◆ TO DO: What should come back is the data below, word for word, minus any picture.
● ● ● ●
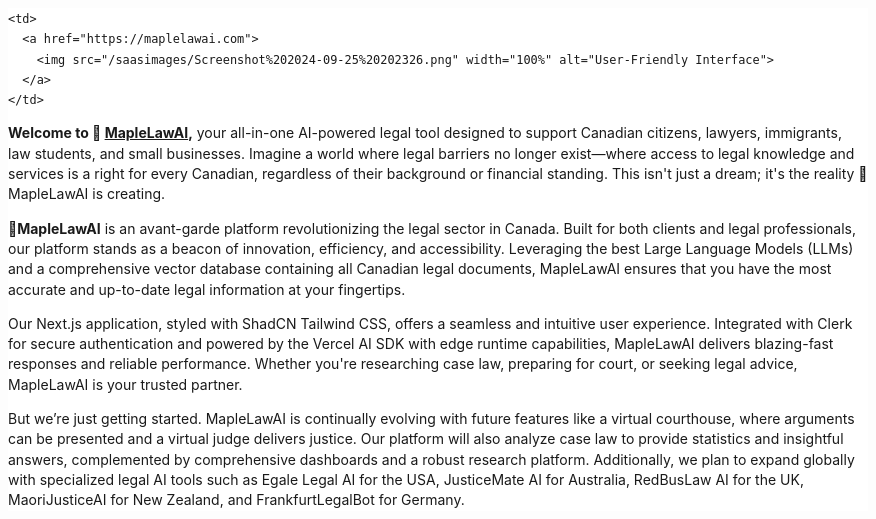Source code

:     <td>
      <a href="https://maplelawai.com">
        <img src="/saasimages/Screenshot%202024-09-25%20202326.png" width="100%" alt="User-Friendly Interface">
      </a>
    </td>
  </tr>
  <tr>
    <td colspan="2">
      <p><strong>Welcome to 🍁 <a href="https://maplelawai.com">MapleLawAI</a>,</strong> your all-in-one AI-powered legal tool designed to support Canadian citizens, lawyers, immigrants, law students, and small businesses. Imagine a world where legal barriers no longer exist—where access to legal knowledge and services is a right for every Canadian, regardless of their background or financial standing. This isn't just a dream; it's the reality 🍁MapleLawAI is creating.</p>
      <p>🍁<strong>MapleLawAI</strong> is an avant-garde platform revolutionizing the legal sector in Canada. Built for both clients and legal professionals, our platform stands as a beacon of innovation, efficiency, and accessibility. Leveraging the best Large Language Models (LLMs) and a comprehensive vector database containing all Canadian legal documents, MapleLawAI ensures that you have the most accurate and up-to-date legal information at your fingertips.</p>
       <p>Our Next.js application, styled with ShadCN Tailwind CSS, offers a seamless and intuitive user experience. Integrated with Clerk for secure authentication and powered by the Vercel AI SDK with edge runtime capabilities, MapleLawAI delivers blazing-fast responses and reliable performance. Whether you're researching case law, preparing for court, or seeking legal advice, MapleLawAI is your trusted partner.</p>
      <p>But we’re just getting started. MapleLawAI is continually evolving with future features like a virtual courthouse, where arguments can be presented and a virtual judge delivers justice. Our platform will also analyze case law to provide statistics and insightful answers, complemented by comprehensive dashboards and a robust research platform. Additionally, we plan to expand globally with specialized legal AI tools such as Egale Legal AI for the USA, JusticeMate AI for Australia, RedBusLaw AI for the UK, MaoriJusticeAI for New Zealand, and FrankfurtLegalBot for Germany.</p>
    </td>
  </tr>
</table>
● ● ● ●
◆ YOUR RESPONSE:
Source code

:     <td>
      <a href="https://maplelawai.com">
        <img src="/saasimages/Screenshot%202024-09-25%20202326.png" width="100%" alt="User-Friendly Interface">
      </a>
    </td>
  </tr>
  <tr>
    <td colspan="2">
      <p><strong>Welcome to 🍁 <a href="https://maplelawai.com">MapleLawAI</a>,</strong> your all-in-one AI-powered legal tool designed to support Canadian citizens, lawyers, immigrants, law students, and small businesses. Imagine a world where legal barriers no longer exist—where access to legal knowledge and services is a right for every Canadian, regardless of their background or financial standing. This isn't just a dream; it's the reality 🍁MapleLawAI is creating.</p>
      <p>🍁<strong>MapleLawAI</strong> is an avant-garde platform revolutionizing the legal sector in Canada. Built for both clients and legal professionals, our platform stands as a beacon of innovation, efficiency, and accessibility. Leveraging the best Large Language Models (LLMs) and a comprehensive vector database containing all Canadian legal documents, MapleLawAI ensures that you have the most accurate and up-to-date legal information at your fingertips.</p>
       <p>Our Next.js application, styled with ShadCN Tailwind CSS, offers a seamless and intuitive user experience. Integrated with Clerk for secure authentication and powered by the Vercel AI SDK with edge runtime capabilities, MapleLawAI delivers blazing-fast responses and reliable performance. Whether you're researching case law, preparing for court, or seeking legal advice, MapleLawAI is your trusted partner.</p>
      <p>But we’re just getting started. MapleLawAI is continually evolving with future features like a virtual courthouse, where arguments can be presented and a virtual judge delivers justice. Our platform will also analyze case law to provide statistics and insightful answers, complemented by comprehensive dashboards and a robust research platform. Additionally, we plan to expand globally with specialized legal AI tools such as Egale Legal AI for the USA, JusticeMate AI for Australia, RedBusLaw AI for the UK, MaoriJusticeAI for New Zealand, and FrankfurtLegalBot for Germany.</p>
    </td>
  </tr>
</table>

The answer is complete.